Eles compraram sinalizadores, Red Label e energético. Muito de tudo. E nós ficamos lá, bebendo, curtindo e vendo a fumaça colorir o céu do Glicério.
Tá pouco de criança e adulto inconsequente, parça? Tá não.
De repente, avistamos uma galera fazendo um churras no meio da praça. O Brasil, amigos, é um país maravilhoso.
Aí eu conheci o Emmy (à esquerda, de chapéu), um cara que tem duas lojas na 25 de março, o paraíso comercial da pechincha em São Paulo, e teve a seguinte ideia: passou no açougue e comprou R$ 126 de carne (sim, ele me deu a nota fiscal). Depois, comprou várias (eu disse várias) garrafas de Red Label, garrafas de energético e caixinhas de água de coco (devidamente congeladas). Então, ele pegou a churrasqueira emprestada dum mano, levou todos os seus funcionários para a praça e pronto, tava armada a festa da firma.

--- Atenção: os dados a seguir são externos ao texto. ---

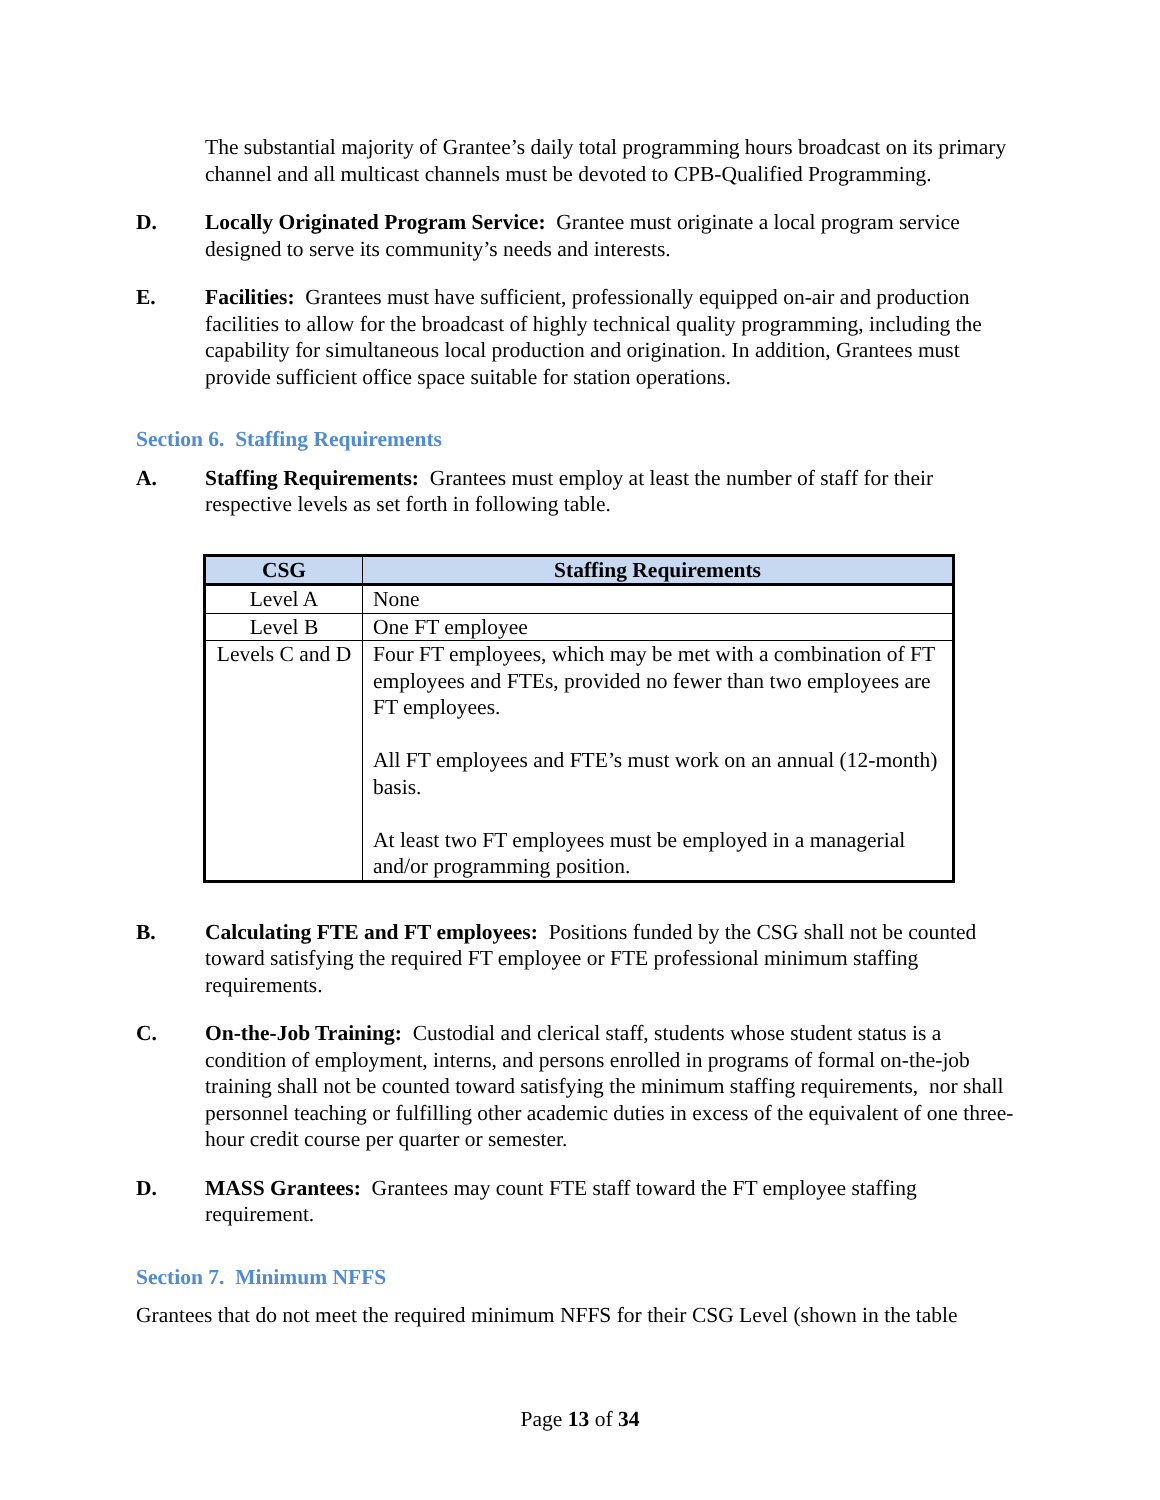The substantial majority of Grantee’s daily total programming hours broadcast on its primary channel and all multicast channels must be devoted to CPB-Qualified Programming.
D. Locally Originated Program Service: Grantee must originate a local program service designed to serve its community’s needs and interests.
E. Facilities: Grantees must have sufficient, professionally equipped on-air and production facilities to allow for the broadcast of highly technical quality programming, including the capability for simultaneous local production and origination. In addition, Grantees must provide sufficient office space suitable for station operations.
Section 6. Staffing Requirements
A. Staffing Requirements: Grantees must employ at least the number of staff for their respective levels as set forth in following table.
| CSG | Staffing Requirements |
| --- | --- |
| Level A | None |
| Level B | One FT employee |
| Levels C and D | Four FT employees, which may be met with a combination of FT employees and FTEs, provided no fewer than two employees are FT employees. All FT employees and FTE’s must work on an annual (12-month) basis. At least two FT employees must be employed in a managerial and/or programming position. |
B. Calculating FTE and FT employees: Positions funded by the CSG shall not be counted toward satisfying the required FT employee or FTE professional minimum staffing requirements.
C. On-the-Job Training: Custodial and clerical staff, students whose student status is a condition of employment, interns, and persons enrolled in programs of formal on-the-job training shall not be counted toward satisfying the minimum staffing requirements, nor shall personnel teaching or fulfilling other academic duties in excess of the equivalent of one three-hour credit course per quarter or semester.
D. MASS Grantees: Grantees may count FTE staff toward the FT employee staffing requirement.
Section 7. Minimum NFFS
Grantees that do not meet the required minimum NFFS for their CSG Level (shown in the table
Page 13 of 34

Quando vejo a boquinha da garrafa, num aguento e vou ralar. Quando vejo linguiça é a mesma coisa. Preciso fazer algo a respeito. E fiz. Na real, odeio comer carne, mas como. E eu não podia fazer uma desfeita com meus novos melhores amigos, que me encheram de uísque até sabe-se lá que horas. Eu gostaria de lembrar. Não é o caso.Tenho uma teoria de vida: se não lembro, não fiz – mesmo que existam fotos ou gifs para provar o acontecido. Vai que era minha sósia. Acontece, caralho. Fala pra eles, Conti.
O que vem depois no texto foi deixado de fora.